Verification of the model is executed all through the development process. This includes running each block with animation features activated to be assured that the model works as intended, as well as verifying that the product types are assigned the correct attributes. Additional verification is also carried out continuously together with a senior engineer, specializing in simulations. A final verification is also completed before validating the model, this consists of investigating machine utilization, resource pool usage and output patterns.

The validation aims to assure that the model describes the actual system’s behaviour. This step is performed after the model is both finalized and verified. The line’s production quantity is disclosed weekly and therefore the model is run for weekly output. The validation process includes running the model 52 times, simulating a year’s production, and comparing it to the actual line throughput 2018. Two model outputs are compared to real system output, one from a model without extreme shutdown times, i.e. only containing shutdown time up to ten hours, and one from a model containing all recorded shutdown. This is to examine which of the two models best corresponds to the real system. The total throughput, mean weekly throughput and standard deviation of both the real system’s and the models results were compiled.

During 2018, 85% of the total output consisted of product type two. Because of this, and the fact that this is the only product type for which the cycle times have been manually clocked, the validation is carried out by simulating only parts of product type two.

[WRITTEN EXERCISE A] Output the passage on verifying and validating the simulation model from "Verification of the" up to and including "and output patterns.".
[WRITTEN EXERCISE B] Continue the passage on verifying and validating the simulation model from where it stops.
You can leave the records aside; they aren't used here.

[DATA SHOWN]
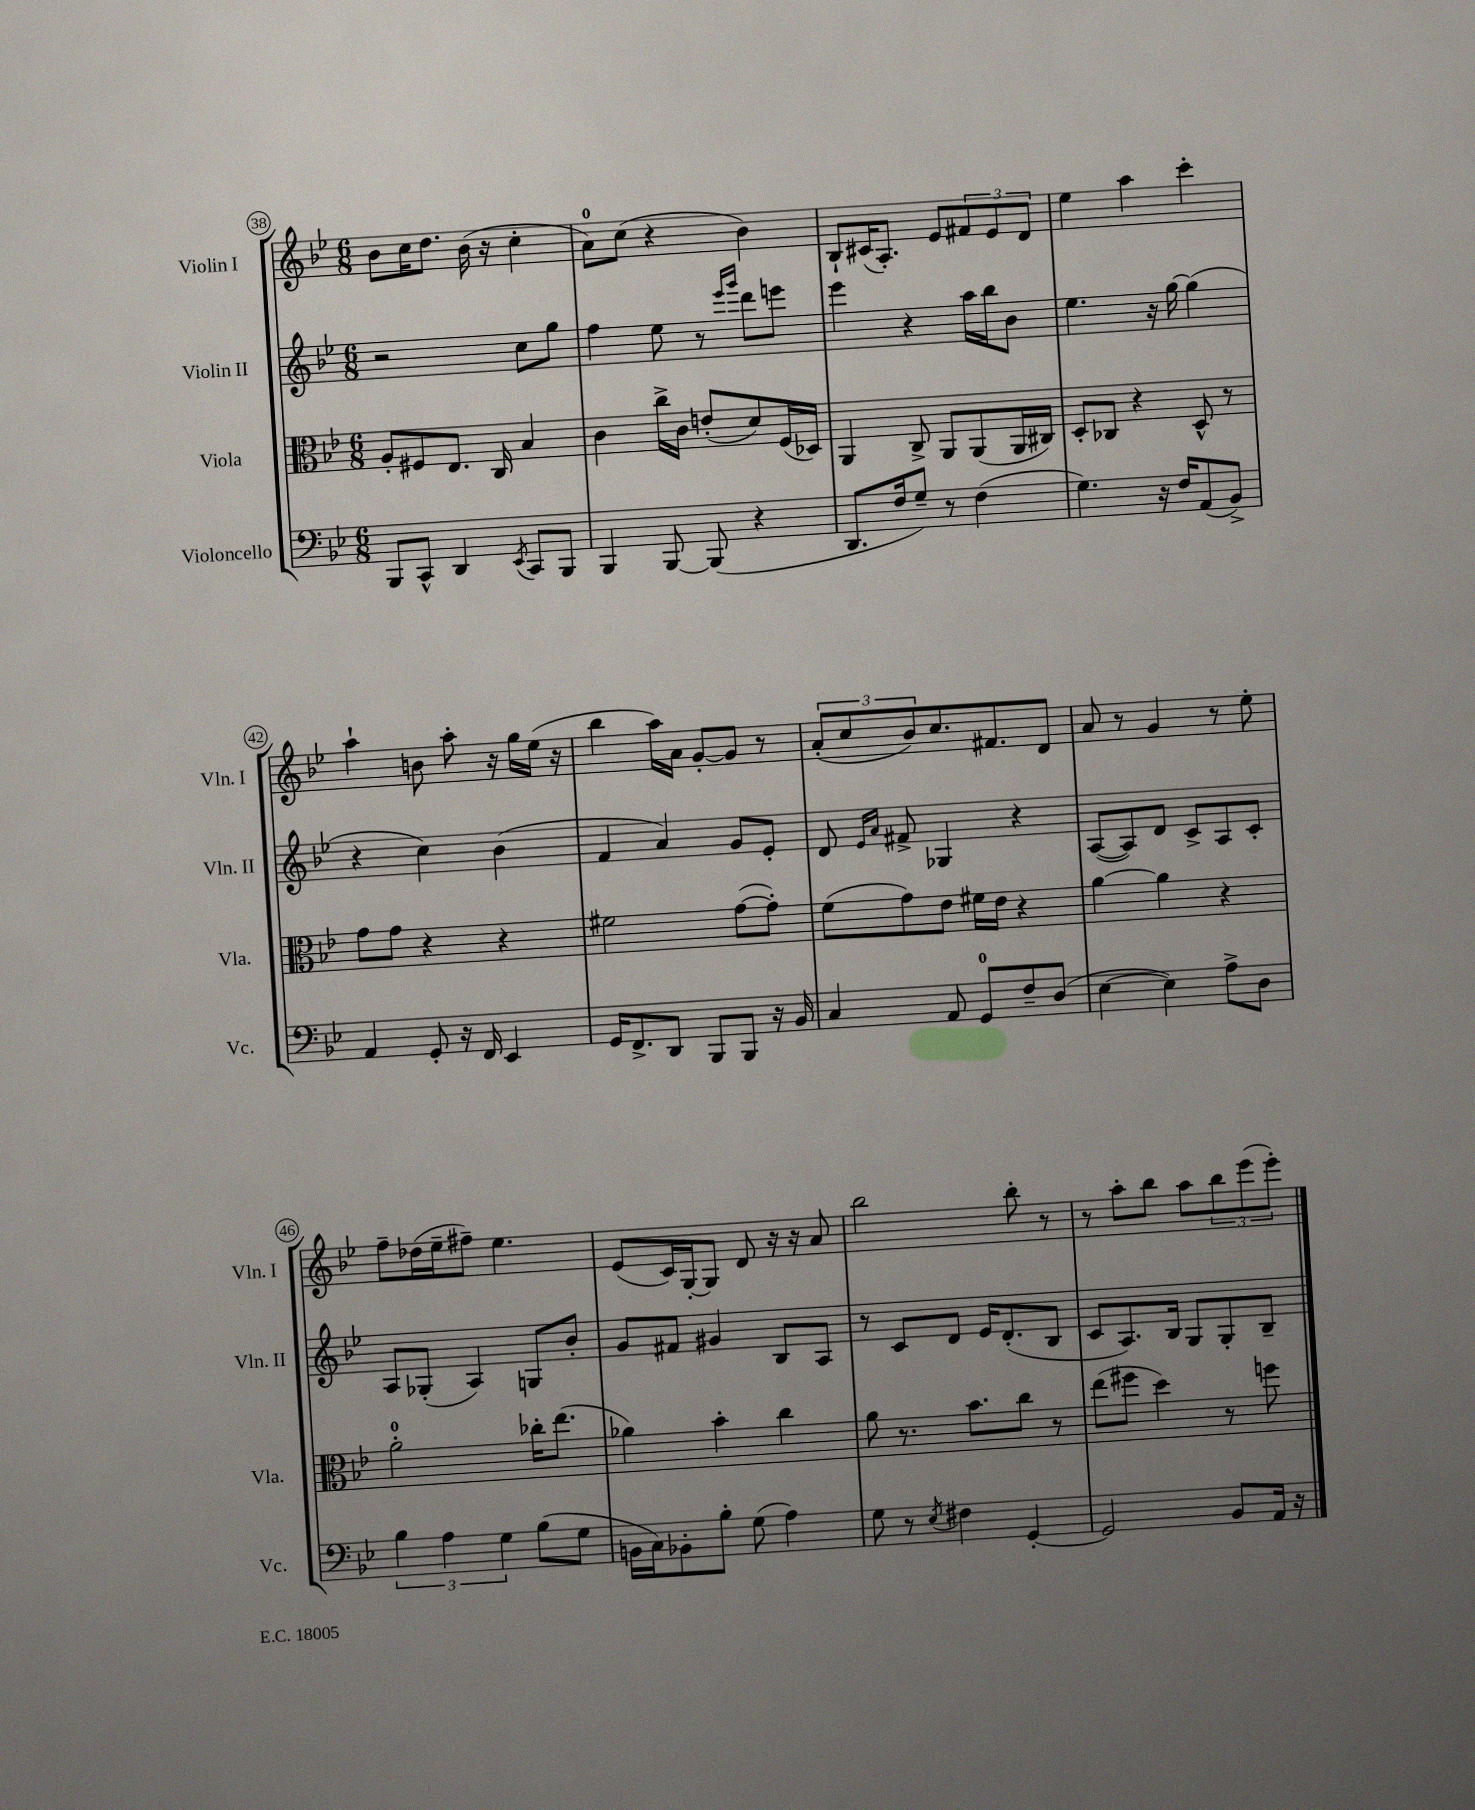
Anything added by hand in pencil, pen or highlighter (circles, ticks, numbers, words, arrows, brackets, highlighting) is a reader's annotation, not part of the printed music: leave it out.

**kern	**kern	**kern	**kern
*staff4	*staff3	*staff2	*staff1
*clefF4	*clefC3	*clefG2	*clefG2
*k[b-e-]	*k[b-e-]	*k[b-e-]	*k[b-e-]
*M6/8	*M6/8	*M6/8	*M6/8
8BBB-	8A'	2r	8b-
8CC^^	8F#	.	16cc
.	.	.	8.dd
4DD	8.E-	.	.
.	.	.	(16b-
.	16C	.	16r
8qEE-	.	.	.
8CC	4B-	8cc	4cc'
8BBB-	.	8gg	.
=	=	=	=
4BBB-	4c	4ff	8a)
.	.	.	(8cc
[8BBB-	16cc^	8ee-	4r
.	16c	.	.
(8BBB-]	(8e'	8r	.
.	.	16qqeee-	.
.	.	16qqggg	.
4r	8d)	8ddd	4b-)
.	(16F	8eee	.
.	16D-)	.	.
=	=	=	=
8.DD	4AA	4eee-	8B-`
.	.	.	(16c#
16F	.	.	8.A')
8G~)	8C^	4r	.
8r	8AA	.	8e-
(4F	(8AA	16aa	12f#
.	.	16bb-	.
.	.	.	12e-
.	16AA	8b-	.
.	.	.	12d
.	16C#)	.	.
=	=	=	=
4.G)	8D'	4.ee-	4ee-
.	8C-	.	.
.	4r	.	4aa
16r	.	16r	.
16F	.	[16gg	.
(8AA	8D^^	(4gg]	4ccc'
8BB-^)	8r	.	.
=	=	=	=
4AA	8g	4r	4aa`
.	8g	.	.
8GG'	4r	4cc)	8b
16r	.	.	8aa'
16FF	.	.	.
4EE-	4r	(4b-	16r
.	.	.	16gg
.	.	.	(16ee-
.	.	.	16r
=	=	=	=
16GG	2f#	4f	4bb-
8.FF^	.	.	.
8DD	.	4a)	16aa)
.	.	.	16a
8BBB-	.	.	[8g'
8BBB-	([8g	8g	8g]
16r	8g'])	8e-'	8r
16BB-	.	.	.
=	=	=	=
4C	(8f	8d	(12a'
.	.	.	12cc
.	.	16qqe-	.
.	.	16qqa	.
.	8g)	8f#^	.
.	.	.	12b-)
8AA	8e-	4G-	8.cc
8GG	16f#	.	.
.	16e-	.	8.f#
8F~	4r	4r	.
(8D	.	.	8d
=	=	=	=
[4E-	[4a	([8A	8a
.	.	8A])	8r
4E-])	4a]	8d	4g
.	.	8c^	.
8A^	4r	8A	8r
8D	.	8c'	8ee-'
=	=	=	=
6B-	2a'	8A	8ff~
.	.	(8G-'	(16dd-
6A	.	.	.
.	.	.	16ee-~
.	.	4A)	8ff#~)
6G	.	.	.
.	.	.	4.ee-
(8B-	16cc-'	8G	.
.	(8.ee-	.	.
8G	.	8b-'	.
=	=	=	=
16BB	4a-)	8g	(8e-
16C)	.	.	.
8BB-'	.	8f#	16c)
.	.	.	[16G'
8B-'	4b-'	4g#	8G]
(8G	.	.	8d
4A)	4cc	8B-	16r
.	.	.	16r
.	.	8A	8a
=	=	=	=
8G	8a	8r	2bb-
8r	8.r	8c	.
8qE-	.	.	.
4F#	.	8d	.
.	8.b-	.	.
.	.	16e-	.
.	.	(8.d'	.
[4GG'	8cc	.	8bb-'
.	8r	8B-	8r
=	=	=	=
2GG]	(8ee-	8c	8r
.	8ff#	8.A)	8aa'
.	4dd)	.	8bb-
.	.	16B-	.
.	.	8G	8aa
8BB-	8r	8G'	12bb-
.	.	.	(12eee-
16AA	8ff	8B-~	.
.	.	.	12eee-')
16r	.	.	.
==	==	==	==
*-	*-	*-	*-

[RESULT A]
Verification of the model is executed all through the development process. This includes running each block with animation features activated to be assured that the model works as intended, as well as verifying that the product types are assigned the correct attributes. Additional verification is also carried out continuously together with a senior engineer, specializing in simulations. A final verification is also completed before validating the model, this consists of investigating machine utilization, resource pool usage and output patterns.

[RESULT B]
To get an impartial comparison between the model output and the actual system output, certain weeks were excluded. These include all weeks which contain manufacturing of other product types than product type two as well as four weeks of summer leave. Moreover, weeks with an abnormally high recorded output were also excluded, since the exceeding amount is most likely due to formerly blocked parts now controlled and accepted. Furthermore, weeks with an abnormally low output are excluded since the model will never be able to imitate this.

Two types of validations are performed. Firstly, the outputs are compiled in charts to visualize similarities. To further validate the symmetry between outputs, a Kolmogorov-Smirnov test is performed. This test is carried out by using a web-based K-S calculator (Kirkman, 1996). To confirm the credibility of the web-calculator the output from its test is compared to the output from RStu- dio’s built in Kolmogorov-Smirnov test. The outputs are consistent and due to the simplicity of the web-based test, it is used throughout the remaining validation.

The model to be validated is run several times and the minimum output recorded from these runs is compiled. Real system output below this value are excluded from the Kolmogorov-Smirnov distribution test. This because the comparison would not be impartial if including real system outputs impossible for the model to achieve.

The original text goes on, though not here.